Application Engine UI Service
An Application Engine service used by applications to access eForms, to capture content through Entry Templates, to check in content, to gain access to work tasks and step processors, and to select objects through browsing or searching. Application Engine UI Service supports calls from both thick-client applications and web-based thin clients. A web-based application must be built from the Web Application Toolkit. A thick client must be built from the Application Integration Toolkit.

The following diagram illustrates how an external thick-client or web-based application interacts with the Application Engine UI Service. In this example, an external application uses the Application Engine UI Service to call Workplace JSP pages (using Workplace user interface components).

Diagram showing how an external thick-client or web-based application interacts with the Application Engine UI Service

  1. The external application sends a command to Application Engine UI Service. Thick clients use an XML-based protocol to communicate with Application Engine UI Service, whereas thin clients use request-based command response URLs.
  2. Application Engine UI Service handles authentication, maps the command to a JSP request, and forwards the request to Workplace.
  3. Workplace responds with the requested JSP page.
  4. The user submits the page to Workplace.
  5. Workplace returns a response to the external application.

The following diagram illustrates how an external web application interacts with the Application Engine UI Service. The web application must be built from the Web Application Toolkit. The initial page launched from the browser-based client shown in the diagram would be from the external web application.

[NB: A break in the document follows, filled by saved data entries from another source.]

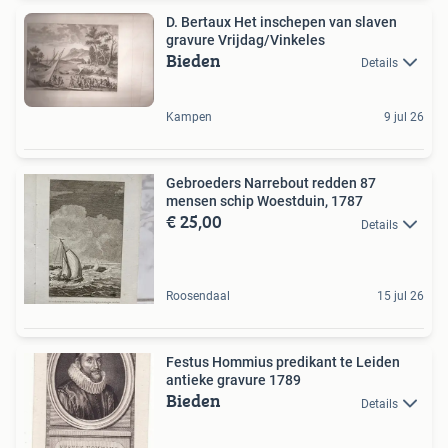
D. Bertaux Het inschepen van slaven
gravure Vrijdag/Vinkeles
Bieden
Details
Kampen
9 jul 26
Gebroeders Narrebout redden 87
mensen schip Woestduin, 1787
€ 25,00
Details
Roosendaal
15 jul 26
Festus Hommius predikant te Leiden
antieke gravure 1789
Bieden
Details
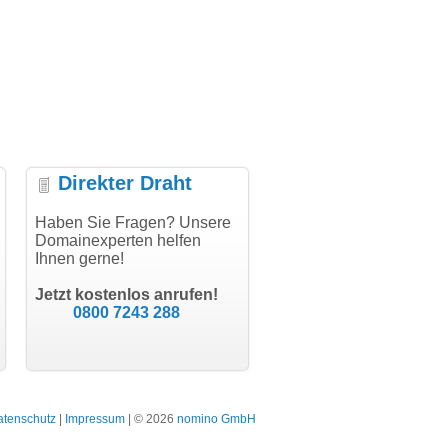
Direkter Draht
 vielen
Haben Sie Fragen? Unsere
"Vielen Dank für den
"Herzlichen Dank
Domainexperten helfen
AuthCode - hat alles prima
domainmarkt.de Te
Ihnen gerne!
geklappt!"
Domainkauf hat sich
oftware GbR
schon gelohnt."
chael Aigner
Till Kraemer
 an der Isar
Jetzt kostenlos anrufen!
Schauspieler
J
0800 7243 288
bo
Bergi
atenschutz
|
Impressum
| © 2026
nomino GmbH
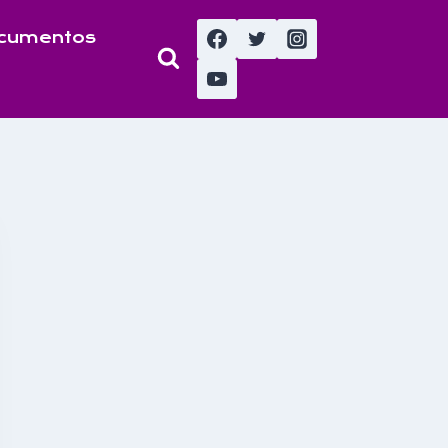
cumentos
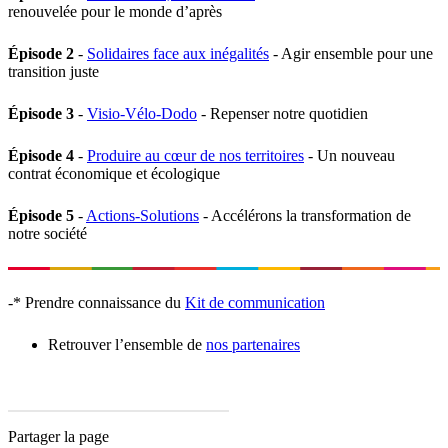
renouvelée pour le monde d’après
Épisode 2
-
Solidaires face aux inégalités
- Agir ensemble pour une
transition juste
Épisode 3
-
Visio-Vélo-Dodo
- Repenser notre quotidien
Épisode 4
-
Produire au cœur de nos territoires
- Un nouveau
contrat économique et écologique
Épisode 5
-
Actions-Solutions
- Accélérons la transformation de
notre société
-* Prendre connaissance du
Kit de communication
Retrouver l’ensemble de
nos partenaires
Partager la page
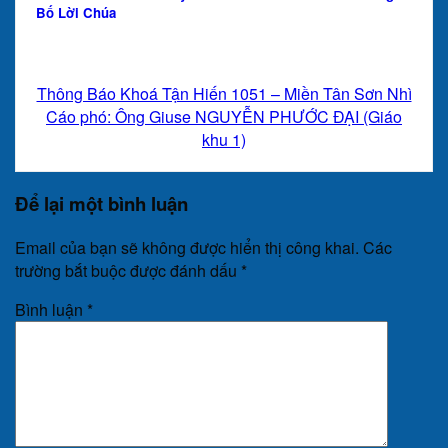
Bố Lời Chúa
Thông Báo Khoá Tận Hiến 1051 – Miền Tân Sơn Nhì
Cáo phó: Ông Giuse NGUYỄN PHƯỚC ĐẠI (Giáo
khu 1)
Để lại một bình luận
Email của bạn sẽ không được hiển thị công khai.
Các
trường bắt buộc được đánh dấu
*
Bình luận
*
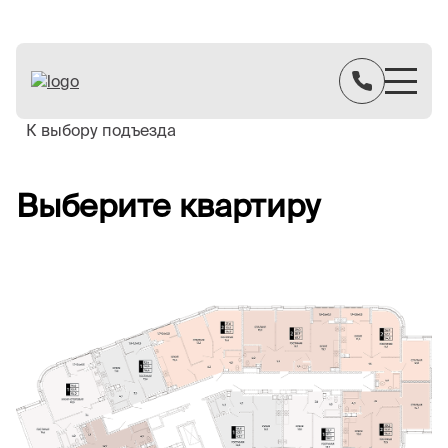
К выбору подъезда
Выберите квартиру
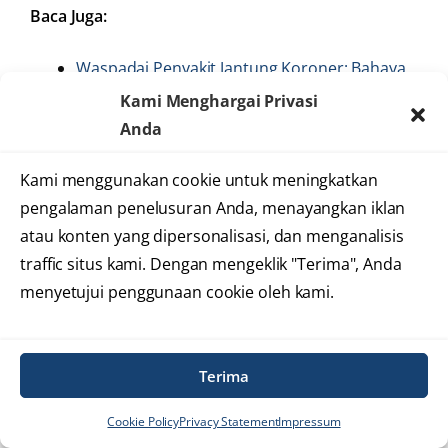
Baca Juga:
Waspadai Penyakit Jantung Koroner: Bahaya
Tersembunyi yang Mengintai Kesehatan
Kami Menghargai Privasi
Gagal Jantung: Ancaman Tersembunyi yang
Anda
Perlu Anda Kenali dan Waspadai
Kami menggunakan cookie untuk meningkatkan
Gaya Hidup Modern dan Jantung Sehat: Cara
pengalaman penelusuran Anda, menayangkan iklan
Menjaga Kesehatan Jantung di Tengah
atau konten yang dipersonalisasi, dan menganalisis
Kesibukan
traffic situs kami. Dengan mengeklik "Terima", Anda
Memahami Jantung Anda: Istilah Medis yang
menyetujui penggunaan cookie oleh kami.
Perlu Diketahui Setiap Orang
Periksa Jantung Sejak Dini: Investasi Terbaik
untuk Masa Depan Produktif Anda
Terima
Perbedaan Nyeri Dada
Cookie Policy
Privacy Statement
Impressum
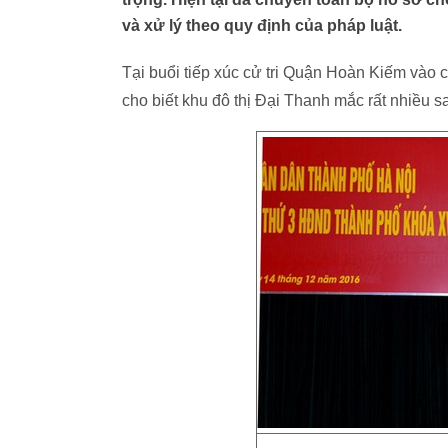
và xử lý theo quy định của pháp luật.
Tại buổi tiếp xúc cử tri Quận Hoàn Kiếm và
cho biết khu đô thị Đại Thanh mắc rất nhiều s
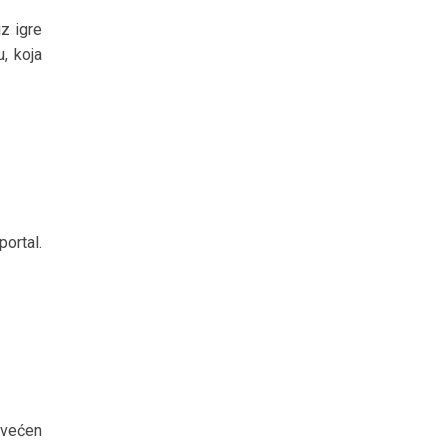
z igre
, koja
portal.
svećen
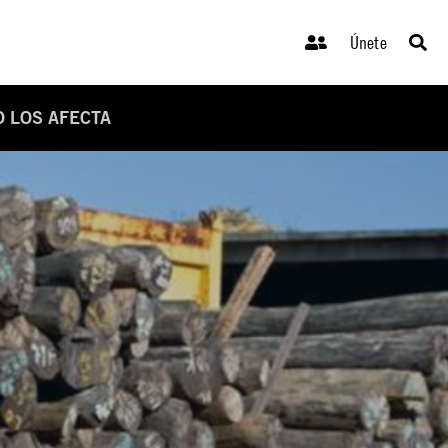
Únete
O LOS AFECTA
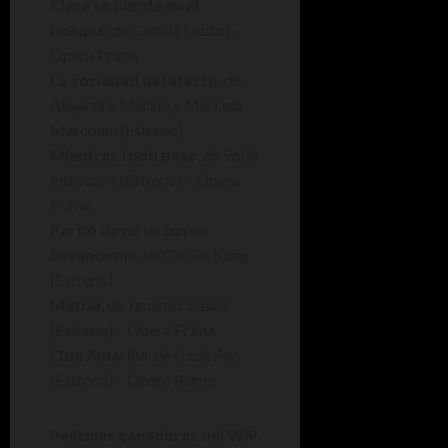
Clara se pierde en el
bosque
, de Camila Fabbri –
Ópera Prima
La sociedad del afecto
, de
Alejandra Marino y Marcela
Marcolini (Estreno)
Mientras todo pasa
, de Sofía
Introcaso (Estreno) – Opera
Prima
Partió de mí un barco
llevándome
, de Cecilia Kang
(Estreno)
Matria
, de Jimena Cháves
(Estreno) – Ópera Prima
Oda Amarilla
, de Lucía Paz
(Estreno) – Ópera Prima
Películas ganadoras del WIP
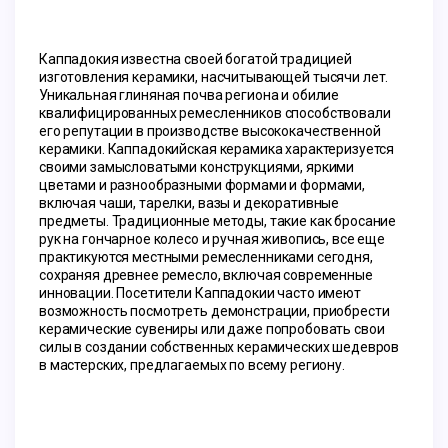
Каппадокия известна своей богатой традицией 
изготовления керамики, насчитывающей тысячи лет. 
Уникальная глиняная почва региона и обилие 
квалифицированных ремесленников способствовали 
его репутации в производстве высококачественной 
керамики. Каппадокийская керамика характеризуется 
своими замысловатыми конструкциями, яркими 
цветами и разнообразными формами и формами, 
включая чаши, тарелки, вазы и декоративные 
предметы. Традиционные методы, такие как бросание 
рук на гончарное колесо и ручная живопись, все еще 
практикуются местными ремесленниками сегодня, 
сохраняя древнее ремесло, включая современные 
инновации. Посетители Каппадокии часто имеют 
возможность посмотреть демонстрации, приобрести 
керамические сувениры или даже попробовать свои 
силы в создании собственных керамических шедевров 
в мастерских, предлагаемых по всему региону.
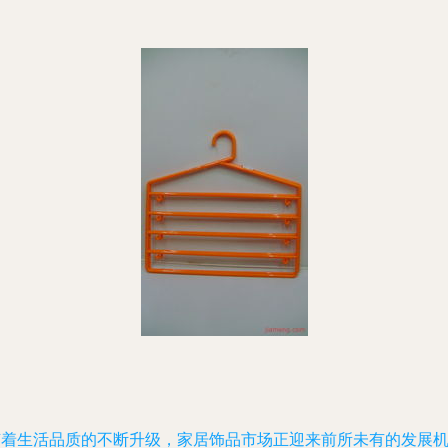
随着生活品质的不断升级，家居饰品市场正迎来前所未有的发展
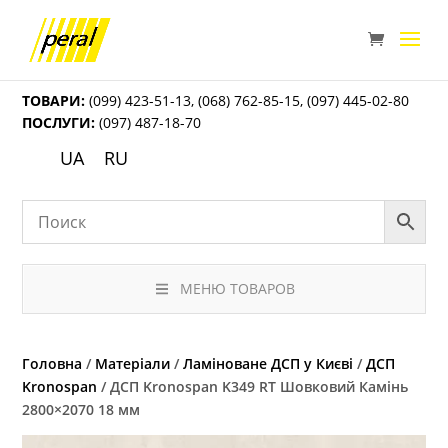
ТОВАРИ:
(099) 423-51-13
,
(068) 762-85-15
,
(097) 445-02-80
ПОСЛУГИ:
(097) 487-18-70
UA
RU
МЕНЮ ТОВАРОВ
Головна
/
Матеріали
/
Ламіноване ДСП у Києві
/
ДСП
Kronospan
/ ДСП Kronospan K349 RT Шовковий Камінь
2800×2070 18 мм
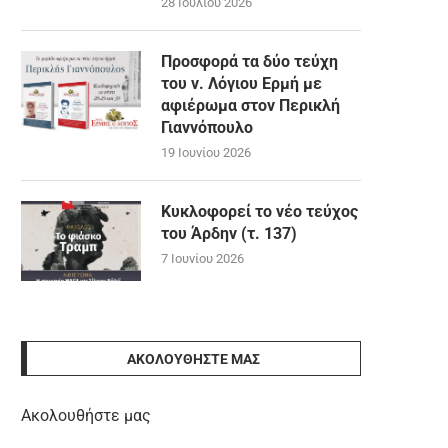
28 Ιουλίου 2026
Προσφορά τα δύο τεύχη
του ν. Λόγιου Ερμή με
αφιέρωμα στον Περικλή
Γιαννόπουλο
19 Ιουνίου 2026
Κυκλοφορεί το νέο τεύχος
του Άρδην (τ. 137)
7 Ιουνίου 2026
ΑΚΟΛΟΥΘΉΣΤΕ ΜΑΣ
Ακολουθήστε μας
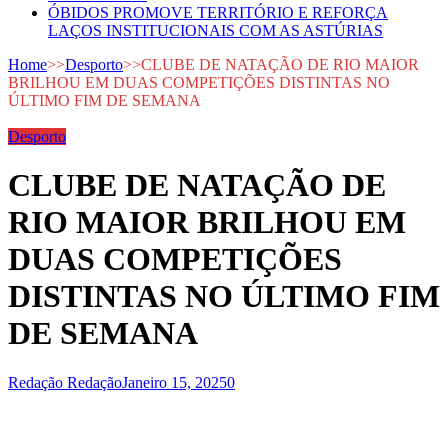
ÓBIDOS PROMOVE TERRITÓRIO E REFORÇA
LAÇOS INSTITUCIONAIS COM AS ASTÚRIAS
Home
>>
Desporto
>>
CLUBE DE NATAÇÃO DE RIO MAIOR
BRILHOU EM DUAS COMPETIÇÕES DISTINTAS NO
ÚLTIMO FIM DE SEMANA
Desporto
CLUBE DE NATAÇÃO DE
RIO MAIOR BRILHOU EM
DUAS COMPETIÇÕES
DISTINTAS NO ÚLTIMO FIM
DE SEMANA
Redação Redação
Janeiro 15, 2025
0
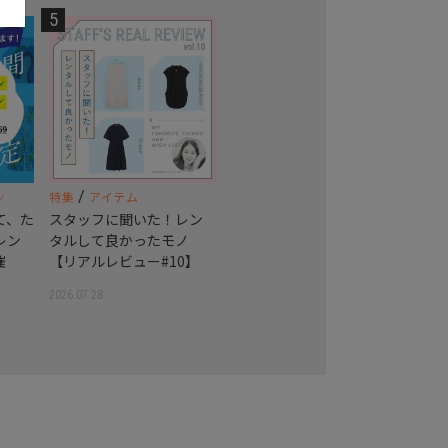
5
/
ン
特集
アイテム
て、た
スタッフに聞いた！レン
レン
タルして良かったモノ
催
【リアルレビュー#10】
2026.07.28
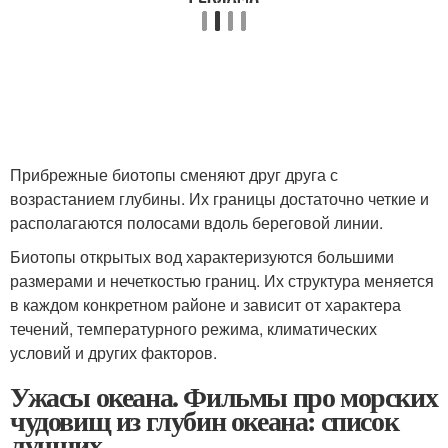
Прибрежные биотопы сменяют друг друга с
возрастанием глубины. Их границы достаточно четкие и
располагаются полосами вдоль береговой линии.
Биотопы открытых вод характеризуются большими
размерами и нечеткостью границ. Их структура меняется
в каждом конкретном районе и зависит от характера
течений, температурного режима, климатических
условий и других факторов.
Ужасы океана. Фильмы про морских
чудовищ из глубин океана: список
лучших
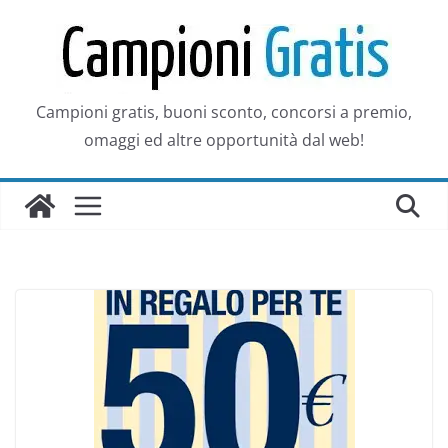
Salta
al
contenuto
Campioni gratis, buoni sconto, concorsi a premio,
omaggi ed altre opportunità dal web!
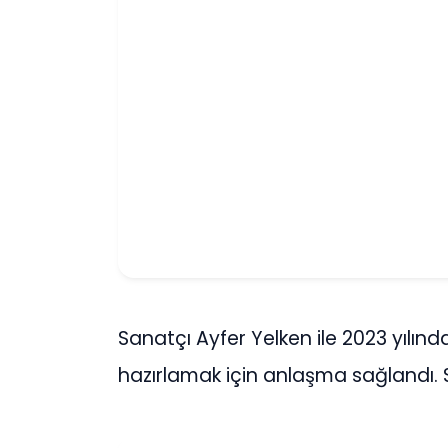
Sanatçı Ayfer Yelken ile 2023 yılın
hazırlamak için anlaşma sağlandı.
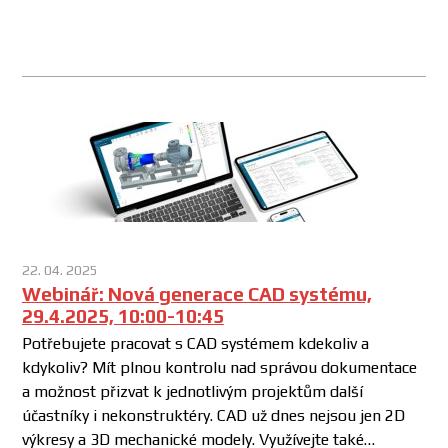
22. 04. 2025
Webinář: Nová generace CAD systému,
29.4.2025, 10:00-10:45
Potřebujete pracovat s CAD systémem kdekoliv a
kdykoliv? Mít plnou kontrolu nad správou dokumentace
a možnost přizvat k jednotlivým projektům další
účastníky i nekonstruktéry. CAD už dnes nejsou jen 2D
výkresy a 3D mechanické modely. Využívejte také…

Diagram showing how an external web application interacts with the Application Engine UI Service

  1. A browser-based client sends a request URL to the Application Engine UI Service. The request URL is an ID-based command, and includes a response URL parameter that specifies a page in the toolkit-based web application that handles the response information returned by Workplace.
  2. Application Engine UI Service handles authentication, maps the ID-based command to a JSP request, and forwards the request to Workplace.
  3. Workplace responds with the requested JSP page.
  4. The user submits the page to Workplace.
  5. Workplace redirects response parameters to the toolkit-based web application specified in the request URL.
  6. The response is processed and passed to the client.